Las Vegas Sun

March 28, 2024

Energy boss: Nuke dump reopens but work remains

Nuke Repository

Sam Christensen/Nuclear Waste Partnership via U.S. Energy Department / AP

This Jan. 4, 2017, image provided by the U.S. Energy Department and its contractor Nuclear Waste Partnership shows workers moving waste underground at the Waste Isolation Pilot Plant near Carlsbad, N.M. The repository, the federal government’s only underground spot for disposing of low-level nuclear waste, had been shuttered for nearly three years since a 2014 radiation release.

ALBUQUERQUE, N.M. — The reopening of the nation's only underground nuclear waste repository nearly three years after a radiation leak marks a key step toward cleaning up a decadeslong legacy of bomb-making and research, but the U.S. energy secretary said more needs to be done before a backlog of contaminated material starts heading to the New Mexico desert again.

The radiation release halted work at the Waste Isolation Pilot Plant and derailed a multibillion-dollar cleanup program, raising questions about oversight across the U.S. nuclear weapons complex and leading waste to build up at sites around the country.

Energy Secretary Ernest Moniz told The Associated Press that sweeping changes have been made to improve safety and that hard work by employees and technological advancements over the last three years should bolster public confidence in cleanup efforts following the 2014 leak.

"We are very, very excited about getting at least a resumption of operations," he said during an interview late Sunday. "I do want to caution we will not be at full speed yet for a few years."

Moniz, Gov. Susana Martinez, members of the state's congressional delegation and others gathered Monday to formally mark the reopening of the site in southern New Mexico.

Officials shut down the repository in February 2014 after a chemical reaction inside a drum of inappropriately packed waste caused the lid to burst, contaminating some disposal vaults, corridors and air shafts.

The facility is carved out of an ancient salt formation about a half-mile below the desert surface, with the idea that eventually the shifting salt will entomb the waste.

Moniz acknowledged that the closure caused a backlog of waste at sites including northern New Mexico's Los Alamos National Laboratory, the birthplace of the atomic bomb, and the Savannah River Site in South Carolina, where the basic materials used to fabricate nuclear weapons were produced.

The secretary is hopeful shipments can resume later this year, but work to move the waste underground takes more time now because of the extra clothing, respirators and heavy monitoring devices that workers must wear to protect against the contamination. Limited ventilation also slows the work.

While no schedule has been finalized, officials expect the repository will be accepting about five shipments a week later this year.

The radiation leak also triggered intense state and federal investigations that revealed mismanagement, lax oversight and a failure to follow existing policies.

New Mexico cited the Waste Isolation Pilot Plant and Los Alamos lab — where the drum was packed — for numerous permit violations, while federal investigators detailed a list of corrective actions.
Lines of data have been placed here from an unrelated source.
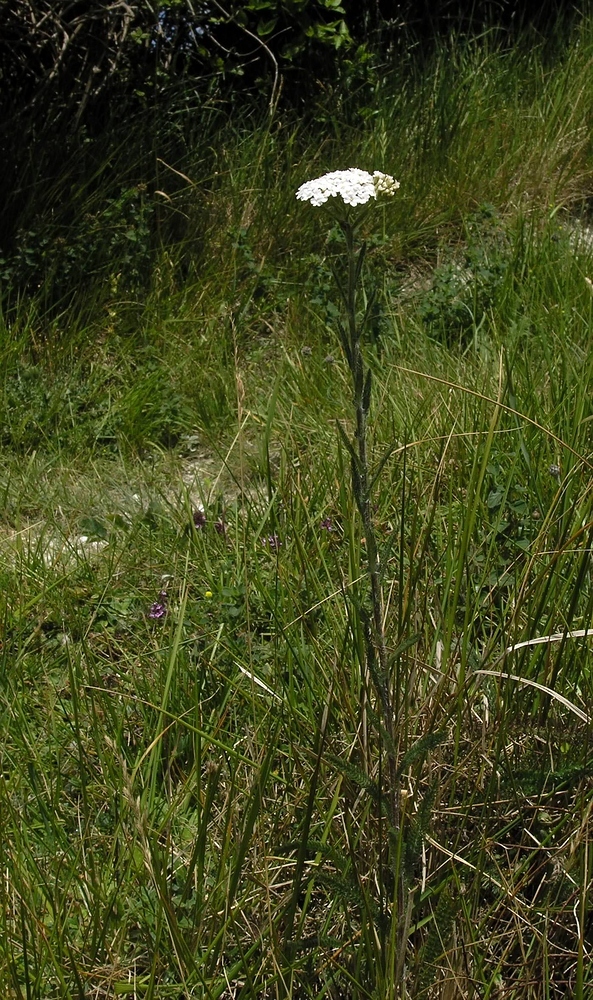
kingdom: Plantae
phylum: Tracheophyta
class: Magnoliopsida
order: Asterales
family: Asteraceae
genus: Achillea
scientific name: Achillea millefolium
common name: Yarrow
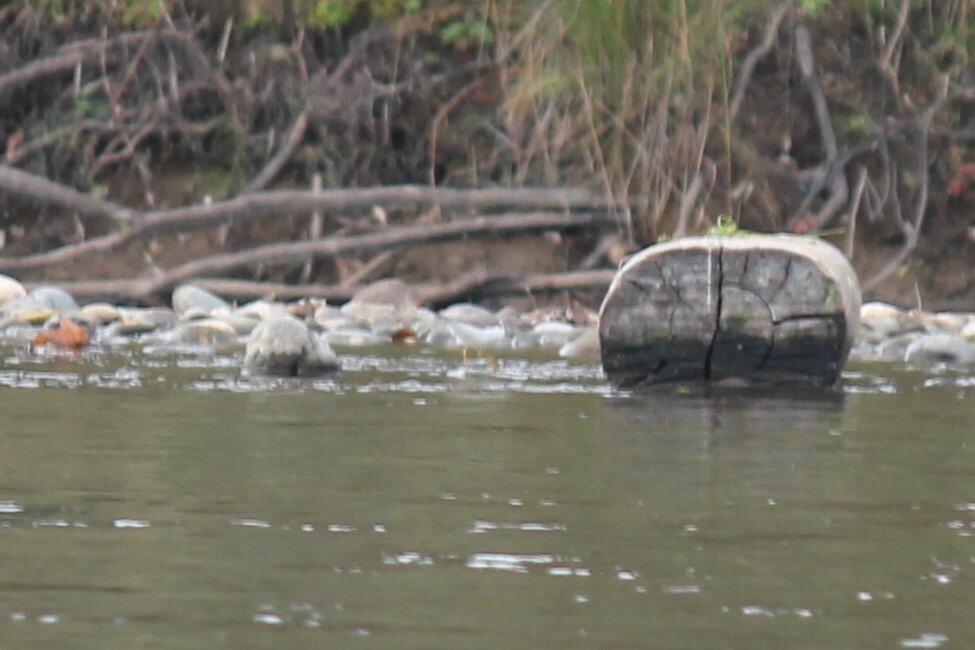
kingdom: Animalia
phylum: Chordata
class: Aves
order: Charadriiformes
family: Scolopacidae
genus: Actitis
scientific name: Actitis macularius
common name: Spotted sandpiper
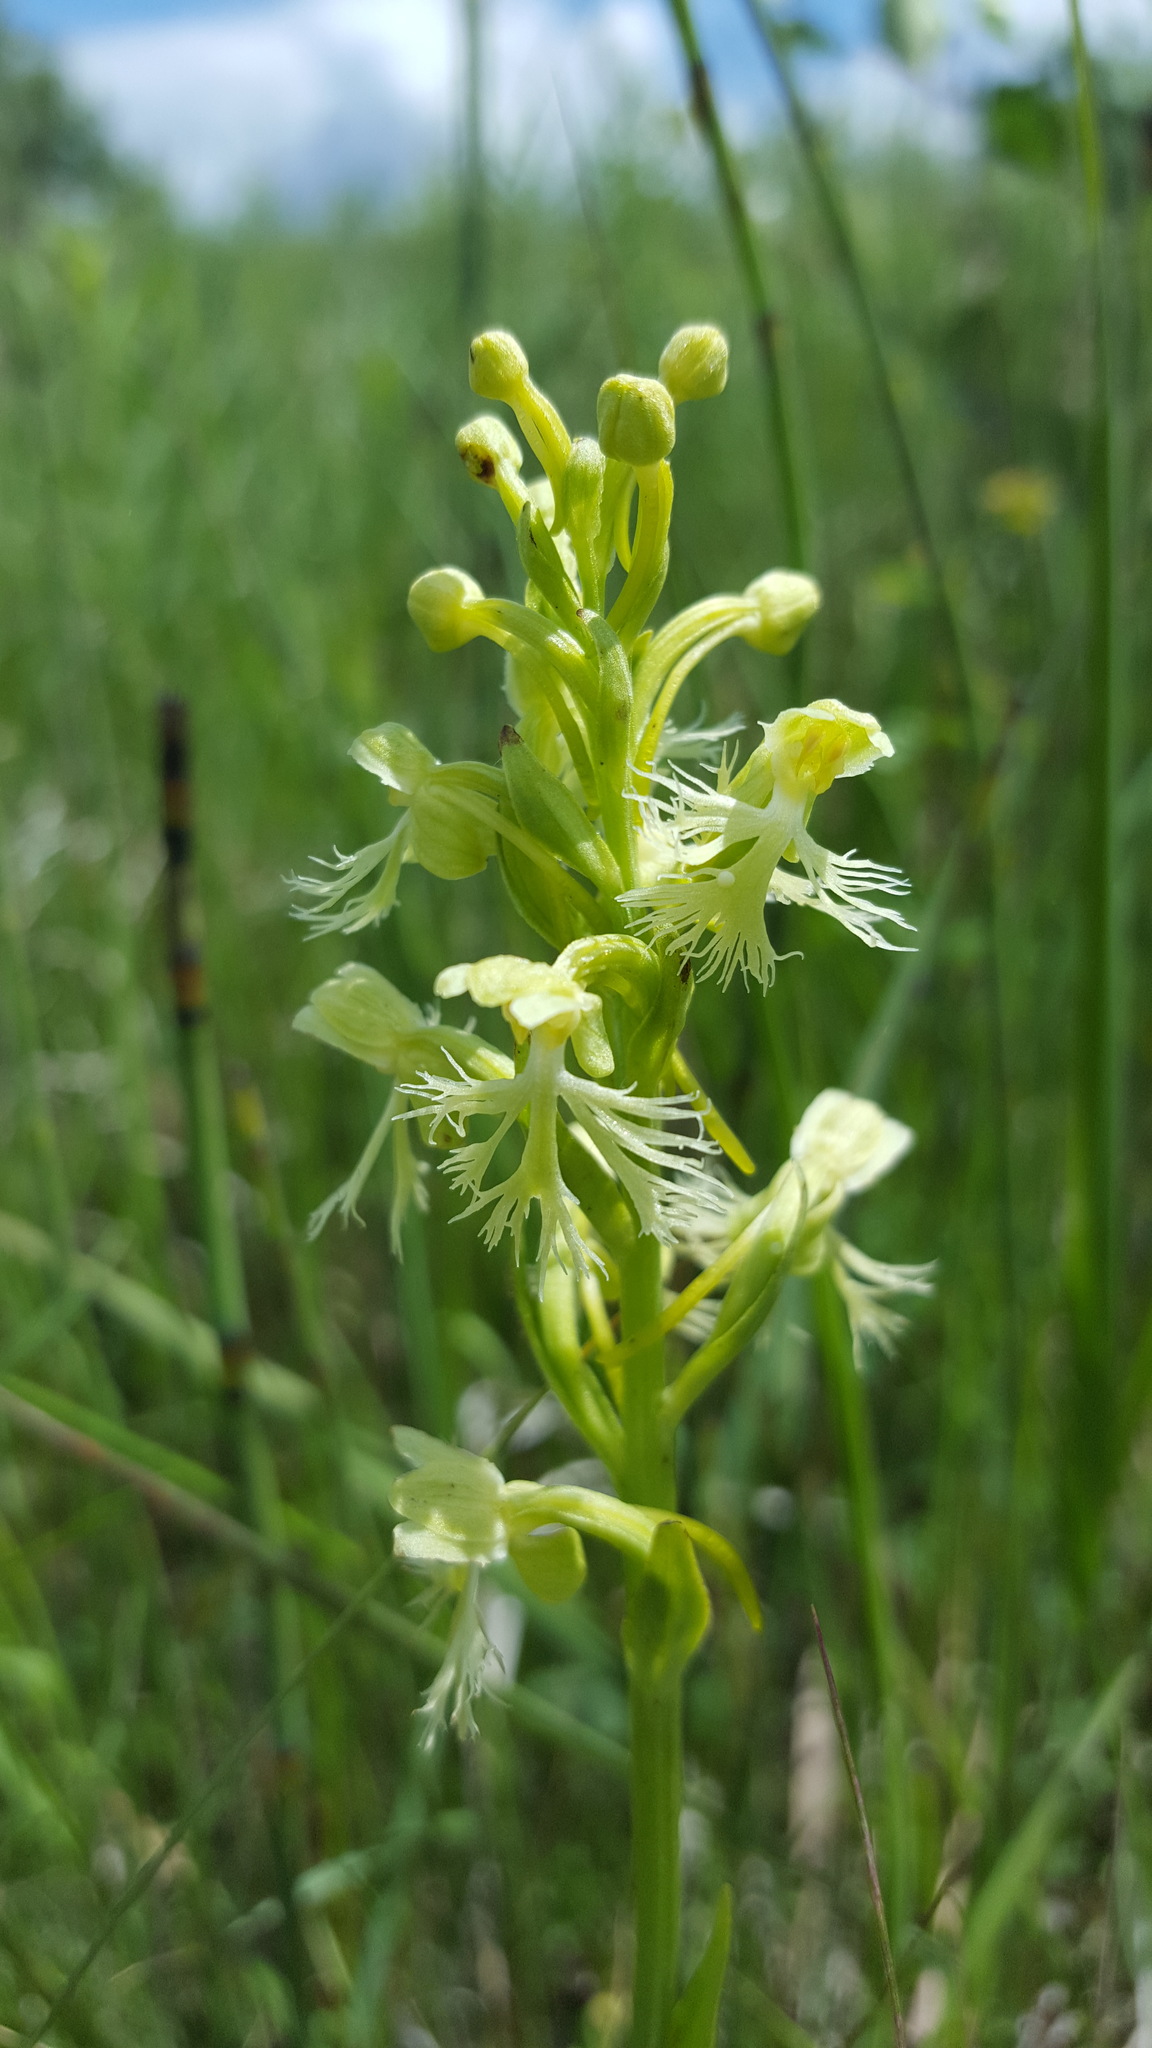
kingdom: Plantae
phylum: Tracheophyta
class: Liliopsida
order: Asparagales
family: Orchidaceae
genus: Platanthera
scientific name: Platanthera lacera
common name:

Negotiations eventually led to the largest settlement ever between the Energy Department and a state.

"Bottom line: We moved quickly to hold the federal government accountable," Gov. Martinez said in a statement.

She also thanked Moniz and the department for taking responsibility, noting the importance of the repository to the U.S. and the state's economy.

The leak has been costly, with cleanup expected to approach a half-billion dollars once a new, permanent ventilation system is installed. Watchdog groups also have accused the federal government of rushing to reopen the facility.

Following a series of reviews and an inspection by New Mexico regulators, workers last Wednesday moved the first two pallets of waste from an above-ground storage building underground.

Moniz said the department has learned a lot since 2014: the criteria for characterizing, treating and packaging waste has been overhauled and numerous technological advancements have been made as scientists worked to solve problems the agency had not encountered before.

"The workers had some really challenging environments to deal with because of the contamination," he said. "That really made for a tough period, but again ingenuity came to the fore."